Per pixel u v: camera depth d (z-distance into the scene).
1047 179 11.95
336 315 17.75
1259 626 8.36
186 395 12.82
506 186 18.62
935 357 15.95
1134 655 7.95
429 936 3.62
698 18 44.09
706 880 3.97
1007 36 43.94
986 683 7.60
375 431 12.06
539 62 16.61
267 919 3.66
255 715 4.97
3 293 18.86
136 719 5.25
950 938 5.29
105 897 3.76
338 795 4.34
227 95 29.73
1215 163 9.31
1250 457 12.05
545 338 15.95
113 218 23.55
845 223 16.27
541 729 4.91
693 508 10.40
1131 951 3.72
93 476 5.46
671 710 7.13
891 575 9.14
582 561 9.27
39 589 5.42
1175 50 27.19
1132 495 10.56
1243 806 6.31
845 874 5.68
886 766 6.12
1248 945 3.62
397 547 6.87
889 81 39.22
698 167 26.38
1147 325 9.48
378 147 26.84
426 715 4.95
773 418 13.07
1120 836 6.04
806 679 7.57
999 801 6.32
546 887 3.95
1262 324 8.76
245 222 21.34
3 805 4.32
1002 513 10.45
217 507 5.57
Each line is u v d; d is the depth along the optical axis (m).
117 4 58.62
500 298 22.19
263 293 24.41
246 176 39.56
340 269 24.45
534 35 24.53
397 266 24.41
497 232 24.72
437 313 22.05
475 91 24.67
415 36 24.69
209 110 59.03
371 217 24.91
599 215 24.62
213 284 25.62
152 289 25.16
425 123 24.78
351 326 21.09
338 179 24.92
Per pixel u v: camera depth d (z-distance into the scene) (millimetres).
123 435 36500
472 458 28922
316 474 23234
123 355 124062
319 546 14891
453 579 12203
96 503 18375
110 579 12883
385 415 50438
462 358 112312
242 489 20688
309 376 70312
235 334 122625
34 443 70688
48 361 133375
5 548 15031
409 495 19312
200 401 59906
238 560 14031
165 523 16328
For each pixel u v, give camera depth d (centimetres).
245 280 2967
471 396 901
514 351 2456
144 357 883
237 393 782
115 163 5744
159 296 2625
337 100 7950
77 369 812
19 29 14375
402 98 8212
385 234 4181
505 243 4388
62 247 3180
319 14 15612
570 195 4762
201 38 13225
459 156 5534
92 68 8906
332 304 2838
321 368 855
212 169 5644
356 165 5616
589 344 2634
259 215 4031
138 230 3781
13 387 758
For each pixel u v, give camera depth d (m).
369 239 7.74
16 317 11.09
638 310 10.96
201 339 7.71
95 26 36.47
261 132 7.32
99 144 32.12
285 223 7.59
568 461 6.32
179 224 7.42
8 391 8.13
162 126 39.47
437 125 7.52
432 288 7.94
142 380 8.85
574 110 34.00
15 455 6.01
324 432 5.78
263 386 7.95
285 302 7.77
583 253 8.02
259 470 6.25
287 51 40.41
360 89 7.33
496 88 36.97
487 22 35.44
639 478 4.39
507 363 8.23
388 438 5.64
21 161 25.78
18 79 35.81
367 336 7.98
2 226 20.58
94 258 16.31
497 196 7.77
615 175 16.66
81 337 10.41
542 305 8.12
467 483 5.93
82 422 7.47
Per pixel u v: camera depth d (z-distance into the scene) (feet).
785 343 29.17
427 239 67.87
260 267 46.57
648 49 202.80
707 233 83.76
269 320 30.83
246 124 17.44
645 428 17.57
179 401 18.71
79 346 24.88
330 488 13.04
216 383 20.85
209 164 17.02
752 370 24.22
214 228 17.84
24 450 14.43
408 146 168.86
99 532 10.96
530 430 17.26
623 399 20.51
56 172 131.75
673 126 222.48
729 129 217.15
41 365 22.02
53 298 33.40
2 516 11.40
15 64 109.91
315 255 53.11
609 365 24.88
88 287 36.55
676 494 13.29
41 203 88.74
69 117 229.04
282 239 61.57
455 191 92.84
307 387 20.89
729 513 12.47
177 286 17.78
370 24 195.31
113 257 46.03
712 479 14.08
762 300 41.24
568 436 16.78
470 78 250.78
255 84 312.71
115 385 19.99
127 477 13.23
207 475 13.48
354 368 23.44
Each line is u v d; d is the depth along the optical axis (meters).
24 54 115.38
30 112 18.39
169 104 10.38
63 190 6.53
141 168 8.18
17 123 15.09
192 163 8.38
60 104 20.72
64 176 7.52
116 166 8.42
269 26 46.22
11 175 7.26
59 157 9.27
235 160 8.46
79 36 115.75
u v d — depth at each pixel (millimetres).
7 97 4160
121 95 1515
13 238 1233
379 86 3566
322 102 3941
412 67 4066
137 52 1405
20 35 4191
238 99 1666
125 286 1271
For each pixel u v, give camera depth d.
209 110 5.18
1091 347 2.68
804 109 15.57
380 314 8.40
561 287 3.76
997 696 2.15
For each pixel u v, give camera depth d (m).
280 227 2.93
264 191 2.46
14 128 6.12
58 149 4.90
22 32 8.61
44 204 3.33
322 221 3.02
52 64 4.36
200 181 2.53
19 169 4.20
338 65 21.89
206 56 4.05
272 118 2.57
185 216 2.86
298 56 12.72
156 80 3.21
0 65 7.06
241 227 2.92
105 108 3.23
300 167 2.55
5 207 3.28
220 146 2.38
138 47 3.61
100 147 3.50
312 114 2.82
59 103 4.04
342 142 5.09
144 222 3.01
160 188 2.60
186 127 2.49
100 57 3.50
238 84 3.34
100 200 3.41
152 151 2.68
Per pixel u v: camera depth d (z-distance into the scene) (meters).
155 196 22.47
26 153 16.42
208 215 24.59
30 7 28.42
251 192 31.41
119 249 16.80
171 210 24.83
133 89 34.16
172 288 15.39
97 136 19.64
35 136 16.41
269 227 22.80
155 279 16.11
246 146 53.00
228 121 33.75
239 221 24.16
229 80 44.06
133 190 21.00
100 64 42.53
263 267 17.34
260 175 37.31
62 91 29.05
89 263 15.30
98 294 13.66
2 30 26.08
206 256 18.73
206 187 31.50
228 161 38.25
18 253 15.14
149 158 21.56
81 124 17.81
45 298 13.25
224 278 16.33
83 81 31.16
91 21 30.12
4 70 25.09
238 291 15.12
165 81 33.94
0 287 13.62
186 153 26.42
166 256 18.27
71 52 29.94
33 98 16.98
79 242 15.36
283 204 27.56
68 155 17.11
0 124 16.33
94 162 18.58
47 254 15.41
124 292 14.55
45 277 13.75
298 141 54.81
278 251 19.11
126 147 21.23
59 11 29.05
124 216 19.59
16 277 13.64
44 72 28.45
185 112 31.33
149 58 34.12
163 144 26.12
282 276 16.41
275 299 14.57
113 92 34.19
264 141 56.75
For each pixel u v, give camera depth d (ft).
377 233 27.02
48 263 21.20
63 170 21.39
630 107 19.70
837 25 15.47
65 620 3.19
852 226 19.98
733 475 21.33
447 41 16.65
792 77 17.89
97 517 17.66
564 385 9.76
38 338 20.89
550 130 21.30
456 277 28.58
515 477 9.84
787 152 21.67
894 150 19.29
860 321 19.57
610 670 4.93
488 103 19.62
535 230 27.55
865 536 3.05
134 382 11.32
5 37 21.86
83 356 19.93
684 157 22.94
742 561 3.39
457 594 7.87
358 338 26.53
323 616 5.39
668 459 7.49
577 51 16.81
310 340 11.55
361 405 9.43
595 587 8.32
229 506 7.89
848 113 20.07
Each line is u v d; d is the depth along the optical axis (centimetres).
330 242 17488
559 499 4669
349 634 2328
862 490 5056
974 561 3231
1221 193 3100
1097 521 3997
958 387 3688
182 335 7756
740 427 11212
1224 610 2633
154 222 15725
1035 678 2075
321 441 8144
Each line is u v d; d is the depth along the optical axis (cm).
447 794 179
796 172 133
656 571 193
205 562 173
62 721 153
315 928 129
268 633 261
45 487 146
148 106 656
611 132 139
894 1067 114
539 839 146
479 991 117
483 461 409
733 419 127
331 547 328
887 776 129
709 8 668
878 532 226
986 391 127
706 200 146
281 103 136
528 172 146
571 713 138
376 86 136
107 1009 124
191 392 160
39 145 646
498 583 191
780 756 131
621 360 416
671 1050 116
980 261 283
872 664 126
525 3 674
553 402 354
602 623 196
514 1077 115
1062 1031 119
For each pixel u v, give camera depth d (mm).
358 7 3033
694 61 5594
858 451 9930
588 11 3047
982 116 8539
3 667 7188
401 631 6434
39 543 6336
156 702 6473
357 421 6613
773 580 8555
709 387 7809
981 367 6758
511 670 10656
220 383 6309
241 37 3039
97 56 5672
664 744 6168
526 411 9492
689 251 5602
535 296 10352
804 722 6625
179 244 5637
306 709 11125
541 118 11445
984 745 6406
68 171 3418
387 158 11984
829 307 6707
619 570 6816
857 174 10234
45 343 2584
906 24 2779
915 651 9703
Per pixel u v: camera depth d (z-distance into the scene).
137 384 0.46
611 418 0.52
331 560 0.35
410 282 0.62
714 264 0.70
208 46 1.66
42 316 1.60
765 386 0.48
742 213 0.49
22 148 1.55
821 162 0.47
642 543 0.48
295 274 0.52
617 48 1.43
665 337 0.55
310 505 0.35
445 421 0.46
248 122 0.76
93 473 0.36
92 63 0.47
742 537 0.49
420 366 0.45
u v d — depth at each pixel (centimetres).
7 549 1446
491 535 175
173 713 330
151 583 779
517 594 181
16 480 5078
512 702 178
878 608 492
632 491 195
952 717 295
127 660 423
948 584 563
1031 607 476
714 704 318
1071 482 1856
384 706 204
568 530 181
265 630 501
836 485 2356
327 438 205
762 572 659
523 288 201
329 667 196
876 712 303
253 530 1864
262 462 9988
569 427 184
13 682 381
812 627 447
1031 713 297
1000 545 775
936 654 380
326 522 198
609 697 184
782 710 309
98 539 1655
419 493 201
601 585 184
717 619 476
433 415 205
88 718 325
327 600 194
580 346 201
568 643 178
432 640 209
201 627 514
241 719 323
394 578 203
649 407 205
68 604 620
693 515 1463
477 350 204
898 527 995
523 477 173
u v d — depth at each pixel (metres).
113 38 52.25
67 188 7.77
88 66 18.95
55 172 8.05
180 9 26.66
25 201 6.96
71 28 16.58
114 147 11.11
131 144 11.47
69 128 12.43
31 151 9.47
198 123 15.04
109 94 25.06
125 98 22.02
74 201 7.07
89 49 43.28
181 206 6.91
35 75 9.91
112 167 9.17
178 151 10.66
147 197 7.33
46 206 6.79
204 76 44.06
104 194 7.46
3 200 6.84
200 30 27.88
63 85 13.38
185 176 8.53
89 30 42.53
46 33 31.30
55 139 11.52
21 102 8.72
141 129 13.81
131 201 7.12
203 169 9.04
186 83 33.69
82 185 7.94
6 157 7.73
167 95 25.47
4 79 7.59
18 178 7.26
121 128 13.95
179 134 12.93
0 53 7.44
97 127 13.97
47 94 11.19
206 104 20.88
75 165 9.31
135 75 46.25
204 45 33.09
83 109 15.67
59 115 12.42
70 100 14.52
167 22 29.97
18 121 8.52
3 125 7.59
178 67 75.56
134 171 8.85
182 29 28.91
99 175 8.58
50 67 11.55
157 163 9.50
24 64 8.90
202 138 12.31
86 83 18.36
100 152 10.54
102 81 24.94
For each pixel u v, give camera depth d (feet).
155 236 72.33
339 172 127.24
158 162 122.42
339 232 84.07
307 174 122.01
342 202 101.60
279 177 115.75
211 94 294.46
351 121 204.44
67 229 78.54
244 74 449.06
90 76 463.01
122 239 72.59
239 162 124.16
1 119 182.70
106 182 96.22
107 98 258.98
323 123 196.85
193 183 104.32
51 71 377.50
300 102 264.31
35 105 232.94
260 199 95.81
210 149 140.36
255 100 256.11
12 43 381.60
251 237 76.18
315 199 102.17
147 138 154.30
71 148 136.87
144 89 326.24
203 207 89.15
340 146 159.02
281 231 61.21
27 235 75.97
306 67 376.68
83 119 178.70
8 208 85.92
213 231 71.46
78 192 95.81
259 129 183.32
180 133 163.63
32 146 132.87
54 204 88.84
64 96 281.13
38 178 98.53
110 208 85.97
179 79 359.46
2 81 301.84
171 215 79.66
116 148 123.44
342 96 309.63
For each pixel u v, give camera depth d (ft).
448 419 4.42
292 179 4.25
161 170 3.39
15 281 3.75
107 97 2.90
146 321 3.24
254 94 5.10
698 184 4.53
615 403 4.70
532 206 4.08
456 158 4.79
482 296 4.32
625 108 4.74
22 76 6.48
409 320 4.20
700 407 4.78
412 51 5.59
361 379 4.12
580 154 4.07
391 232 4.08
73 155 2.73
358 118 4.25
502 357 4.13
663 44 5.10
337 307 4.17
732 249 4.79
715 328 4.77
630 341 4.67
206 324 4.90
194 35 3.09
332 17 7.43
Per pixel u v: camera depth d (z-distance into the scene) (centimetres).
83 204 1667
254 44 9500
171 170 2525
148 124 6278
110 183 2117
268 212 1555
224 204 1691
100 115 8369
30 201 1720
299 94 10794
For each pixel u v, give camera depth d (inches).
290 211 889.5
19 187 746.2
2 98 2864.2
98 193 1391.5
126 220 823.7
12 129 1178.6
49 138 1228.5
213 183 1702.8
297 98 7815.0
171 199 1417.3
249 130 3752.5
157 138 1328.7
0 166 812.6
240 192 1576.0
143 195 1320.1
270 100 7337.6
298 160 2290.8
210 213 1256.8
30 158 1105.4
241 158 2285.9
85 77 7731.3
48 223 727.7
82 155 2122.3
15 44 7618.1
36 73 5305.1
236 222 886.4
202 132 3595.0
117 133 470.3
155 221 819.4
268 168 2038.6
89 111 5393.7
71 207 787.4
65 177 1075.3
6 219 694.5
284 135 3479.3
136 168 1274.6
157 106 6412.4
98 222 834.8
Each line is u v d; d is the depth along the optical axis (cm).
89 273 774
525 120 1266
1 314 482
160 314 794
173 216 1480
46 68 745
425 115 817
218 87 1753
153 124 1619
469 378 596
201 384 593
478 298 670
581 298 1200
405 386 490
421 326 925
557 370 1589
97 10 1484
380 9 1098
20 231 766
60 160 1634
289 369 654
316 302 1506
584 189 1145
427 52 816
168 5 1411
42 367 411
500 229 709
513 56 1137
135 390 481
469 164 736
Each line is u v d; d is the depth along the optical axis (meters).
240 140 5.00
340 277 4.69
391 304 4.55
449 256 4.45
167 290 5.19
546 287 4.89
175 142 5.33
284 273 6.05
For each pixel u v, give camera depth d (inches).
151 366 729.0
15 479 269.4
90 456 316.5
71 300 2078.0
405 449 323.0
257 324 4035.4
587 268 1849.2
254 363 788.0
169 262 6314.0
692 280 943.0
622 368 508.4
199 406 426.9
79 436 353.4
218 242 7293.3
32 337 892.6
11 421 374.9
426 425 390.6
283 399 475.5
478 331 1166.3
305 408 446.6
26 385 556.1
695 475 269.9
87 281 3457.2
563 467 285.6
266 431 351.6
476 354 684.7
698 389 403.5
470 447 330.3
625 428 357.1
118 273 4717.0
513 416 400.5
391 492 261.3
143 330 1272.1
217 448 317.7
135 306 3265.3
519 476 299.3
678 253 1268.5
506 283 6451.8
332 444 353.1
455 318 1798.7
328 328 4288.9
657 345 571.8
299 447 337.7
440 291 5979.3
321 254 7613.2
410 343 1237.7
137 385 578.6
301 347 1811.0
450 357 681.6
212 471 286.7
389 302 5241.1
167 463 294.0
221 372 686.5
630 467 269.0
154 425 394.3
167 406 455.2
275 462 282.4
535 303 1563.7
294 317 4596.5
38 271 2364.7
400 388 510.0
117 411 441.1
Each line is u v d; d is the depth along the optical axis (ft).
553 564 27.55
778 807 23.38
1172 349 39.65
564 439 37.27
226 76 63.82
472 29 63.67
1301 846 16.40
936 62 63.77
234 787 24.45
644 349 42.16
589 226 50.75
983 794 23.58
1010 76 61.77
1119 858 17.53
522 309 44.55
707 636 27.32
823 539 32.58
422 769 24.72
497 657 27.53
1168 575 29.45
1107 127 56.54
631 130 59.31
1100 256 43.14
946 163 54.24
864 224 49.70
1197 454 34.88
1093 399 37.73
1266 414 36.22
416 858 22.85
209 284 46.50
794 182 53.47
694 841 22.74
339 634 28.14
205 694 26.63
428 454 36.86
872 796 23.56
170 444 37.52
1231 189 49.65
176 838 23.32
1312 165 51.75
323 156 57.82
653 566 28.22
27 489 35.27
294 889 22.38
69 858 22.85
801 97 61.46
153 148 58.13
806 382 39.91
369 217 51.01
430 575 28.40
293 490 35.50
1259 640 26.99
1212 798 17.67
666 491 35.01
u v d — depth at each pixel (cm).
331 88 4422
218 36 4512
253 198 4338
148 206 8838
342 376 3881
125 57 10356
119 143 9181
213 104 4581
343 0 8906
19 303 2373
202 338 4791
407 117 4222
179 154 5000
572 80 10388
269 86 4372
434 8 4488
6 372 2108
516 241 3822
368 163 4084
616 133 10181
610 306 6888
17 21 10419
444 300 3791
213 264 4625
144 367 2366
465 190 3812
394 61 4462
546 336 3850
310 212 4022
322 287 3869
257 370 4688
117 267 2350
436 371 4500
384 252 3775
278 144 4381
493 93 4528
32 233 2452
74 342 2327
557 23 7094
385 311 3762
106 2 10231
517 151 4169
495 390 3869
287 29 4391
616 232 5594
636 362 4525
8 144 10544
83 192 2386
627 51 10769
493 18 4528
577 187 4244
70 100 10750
=====
▶ [Aim of the exercise]:
Using the data above, repeat exactly the lines that begin at the line with "234 787 24.45" and end at the line with "269 86 4372", both ends included.

▶ [Answer space]:
234 787 24.45
644 349 42.16
589 226 50.75
983 794 23.58
1010 76 61.77
1119 858 17.53
522 309 44.55
707 636 27.32
823 539 32.58
422 769 24.72
497 657 27.53
1168 575 29.45
1107 127 56.54
631 130 59.31
1100 256 43.14
946 163 54.24
864 224 49.70
1197 454 34.88
1093 399 37.73
1266 414 36.22
416 858 22.85
209 284 46.50
794 182 53.47
694 841 22.74
339 634 28.14
205 694 26.63
428 454 36.86
872 796 23.56
170 444 37.52
1231 189 49.65
176 838 23.32
1312 165 51.75
323 156 57.82
653 566 28.22
27 489 35.27
294 889 22.38
69 858 22.85
801 97 61.46
153 148 58.13
806 382 39.91
369 217 51.01
430 575 28.40
293 490 35.50
1259 640 26.99
1212 798 17.67
666 491 35.01
u v d — depth at each pixel (cm).
331 88 4422
218 36 4512
253 198 4338
148 206 8838
342 376 3881
125 57 10356
119 143 9181
213 104 4581
343 0 8906
19 303 2373
202 338 4791
407 117 4222
179 154 5000
572 80 10388
269 86 4372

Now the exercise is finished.